How will you deal with e.g. Windows? Legacy string=ansistring(0), D2009 is
string=utf16 TUnicodestring?

These are not the same types, and inheritance and the other problems will
kill you if you attempt to combine it. We need two separate targets for Windows
anyway. Maybe three (if Lazarus persists in UTF8 in windows)

The same if you have some large D2009 server app and want to migrate to
FPC/Unix.  While I don't like UTF16 on Unix, having it an option might make
this an workable option.

> This has the advantage that you always have all optimal implementations
> available, regardless of the platform or default string encoding.

But only for a handful of selected routines.
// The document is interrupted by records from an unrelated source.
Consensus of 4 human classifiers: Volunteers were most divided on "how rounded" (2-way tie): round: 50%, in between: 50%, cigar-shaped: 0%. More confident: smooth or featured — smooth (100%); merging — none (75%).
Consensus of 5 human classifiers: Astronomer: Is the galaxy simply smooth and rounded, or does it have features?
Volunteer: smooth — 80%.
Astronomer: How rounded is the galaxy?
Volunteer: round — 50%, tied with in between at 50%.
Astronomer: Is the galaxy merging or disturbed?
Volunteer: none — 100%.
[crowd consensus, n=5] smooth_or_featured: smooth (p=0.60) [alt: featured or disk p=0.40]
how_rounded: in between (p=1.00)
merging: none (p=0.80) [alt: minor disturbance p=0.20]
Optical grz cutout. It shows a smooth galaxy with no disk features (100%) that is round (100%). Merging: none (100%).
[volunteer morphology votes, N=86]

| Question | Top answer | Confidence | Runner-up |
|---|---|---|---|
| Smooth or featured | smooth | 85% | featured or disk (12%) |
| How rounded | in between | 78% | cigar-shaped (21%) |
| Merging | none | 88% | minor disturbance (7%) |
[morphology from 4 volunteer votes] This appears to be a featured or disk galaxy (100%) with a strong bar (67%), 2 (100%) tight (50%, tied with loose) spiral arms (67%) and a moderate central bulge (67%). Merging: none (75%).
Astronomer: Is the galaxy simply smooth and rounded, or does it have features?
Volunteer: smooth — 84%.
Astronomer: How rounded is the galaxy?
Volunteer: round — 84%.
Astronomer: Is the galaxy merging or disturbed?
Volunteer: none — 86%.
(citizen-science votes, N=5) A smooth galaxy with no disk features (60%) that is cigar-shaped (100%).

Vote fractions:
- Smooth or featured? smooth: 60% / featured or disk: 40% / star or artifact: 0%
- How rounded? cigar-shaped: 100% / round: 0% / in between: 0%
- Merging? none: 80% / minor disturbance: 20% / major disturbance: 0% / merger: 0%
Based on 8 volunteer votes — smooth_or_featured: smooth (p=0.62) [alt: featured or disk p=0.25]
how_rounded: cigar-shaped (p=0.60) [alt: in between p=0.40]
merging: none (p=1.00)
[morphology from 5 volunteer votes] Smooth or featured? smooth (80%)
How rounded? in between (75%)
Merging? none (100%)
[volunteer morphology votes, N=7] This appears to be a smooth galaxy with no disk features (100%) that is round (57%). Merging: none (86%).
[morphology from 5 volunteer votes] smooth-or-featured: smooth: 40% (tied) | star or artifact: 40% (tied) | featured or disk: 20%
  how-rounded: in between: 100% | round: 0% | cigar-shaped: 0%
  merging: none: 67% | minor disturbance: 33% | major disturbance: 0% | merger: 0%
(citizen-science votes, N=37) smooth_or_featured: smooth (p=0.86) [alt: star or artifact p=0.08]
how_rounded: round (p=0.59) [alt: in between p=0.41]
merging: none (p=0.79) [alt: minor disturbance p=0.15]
The solution stops above the
procedural level of the RTL, and there is no solution for code that assumes
something else then the string type of the classes library was compiled

And there are three such cases

- normal FPC and Delph 2007- code :  ansistring(0)
- Lazarus : ansistring=utf8  
- Delphi 2009+  UTF16.

shortstring is not really a primary stringtype anymore in the library sense,
so that matters less. The few units (dos, maybe fv/ide) are isolated.
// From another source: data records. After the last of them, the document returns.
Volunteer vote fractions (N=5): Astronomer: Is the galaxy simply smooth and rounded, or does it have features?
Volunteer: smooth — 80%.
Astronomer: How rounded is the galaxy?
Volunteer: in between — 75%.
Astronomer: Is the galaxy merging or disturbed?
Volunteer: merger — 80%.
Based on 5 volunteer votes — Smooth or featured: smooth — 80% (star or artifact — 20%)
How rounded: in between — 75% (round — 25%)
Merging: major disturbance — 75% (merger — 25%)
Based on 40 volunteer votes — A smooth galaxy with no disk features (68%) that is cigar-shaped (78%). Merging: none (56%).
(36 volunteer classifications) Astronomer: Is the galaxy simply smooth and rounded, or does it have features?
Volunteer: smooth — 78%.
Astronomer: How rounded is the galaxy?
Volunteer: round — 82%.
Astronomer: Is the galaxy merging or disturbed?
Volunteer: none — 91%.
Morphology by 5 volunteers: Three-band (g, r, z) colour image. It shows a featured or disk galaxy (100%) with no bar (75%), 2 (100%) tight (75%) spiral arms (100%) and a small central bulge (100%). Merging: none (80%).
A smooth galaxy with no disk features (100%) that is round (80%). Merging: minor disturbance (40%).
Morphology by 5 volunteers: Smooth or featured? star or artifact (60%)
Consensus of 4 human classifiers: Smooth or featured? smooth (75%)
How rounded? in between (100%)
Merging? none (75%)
Depending on lazarus choices it might become less.

> Outside the RTL, the encoding mainly matters if you perform manual low-
> level processing of a string (for i:=1 to length(s) do
> something_with(s[i])). 

The RTL is not the only interface with the OS. Like e.g. a widget set that
may be ansi,UTF8 or UTF16.

> But in that case your your code will either work with only one encoding
> and you have to enforce it via the parameter type anyway, or if it has to
> work with multiple encodings and then you can use a technique similar to
> what I described above for the RTL.

No. The two are not mutually exclusive. I see yours as an implementation
detail how to write a relative agnostic RTL. 

IOW it means that we can change the basetype easier with less conditional

> > That doesn't mean that a per unit switch is useless, but I think a
> > target switch to fixate the bulk of the cases will save both us and the
> > users a lot of grief.
> It's not really clear to me which problem this would solve, but I may  
> be missing something.

Mainly the question what the classtree will be. The main operating type used
in applications.  You always need two RTLs for that, since it can be 1 or 2
byte, and even if you fixated it on one byte encodings, rawbytestring would
force you to write case statements in each and every procedure.

Keep in mind that the Lazarus classtree is rooted in the RTL.